(Stored items)

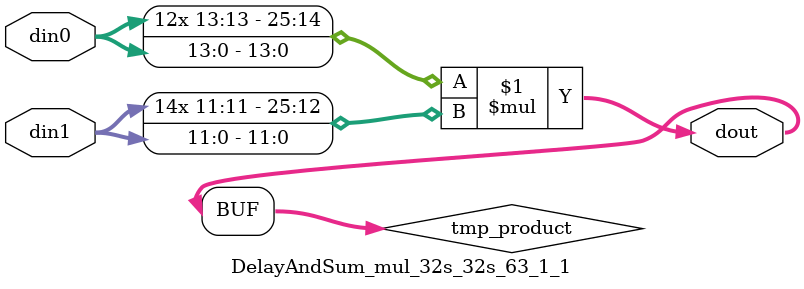
<source format=v>

`timescale 1 ns / 1 ps

 module DelayAndSum_mul_32s_32s_63_1_1(din0, din1, dout);
parameter ID = 1;
parameter NUM_STAGE = 0;
parameter din0_WIDTH = 14;
parameter din1_WIDTH = 12;
parameter dout_WIDTH = 26;

input [din0_WIDTH - 1 : 0] din0; 
input [din1_WIDTH - 1 : 0] din1; 
output [dout_WIDTH - 1 : 0] dout;

wire signed [dout_WIDTH - 1 : 0] tmp_product;



























assign tmp_product = $signed(din0) * $signed(din1);








assign dout = tmp_product;





















endmodule

</source>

Job: For each line above, output its wording exactly and leave out any picture.

Exercise answer:
<source format=v>

`timescale 1 ns / 1 ps

 module DelayAndSum_mul_32s_32s_63_1_1(din0, din1, dout);
parameter ID = 1;
parameter NUM_STAGE = 0;
parameter din0_WIDTH = 14;
parameter din1_WIDTH = 12;
parameter dout_WIDTH = 26;

input [din0_WIDTH - 1 : 0] din0; 
input [din1_WIDTH - 1 : 0] din1; 
output [dout_WIDTH - 1 : 0] dout;

wire signed [dout_WIDTH - 1 : 0] tmp_product;



























assign tmp_product = $signed(din0) * $signed(din1);








assign dout = tmp_product;





















endmodule

</source>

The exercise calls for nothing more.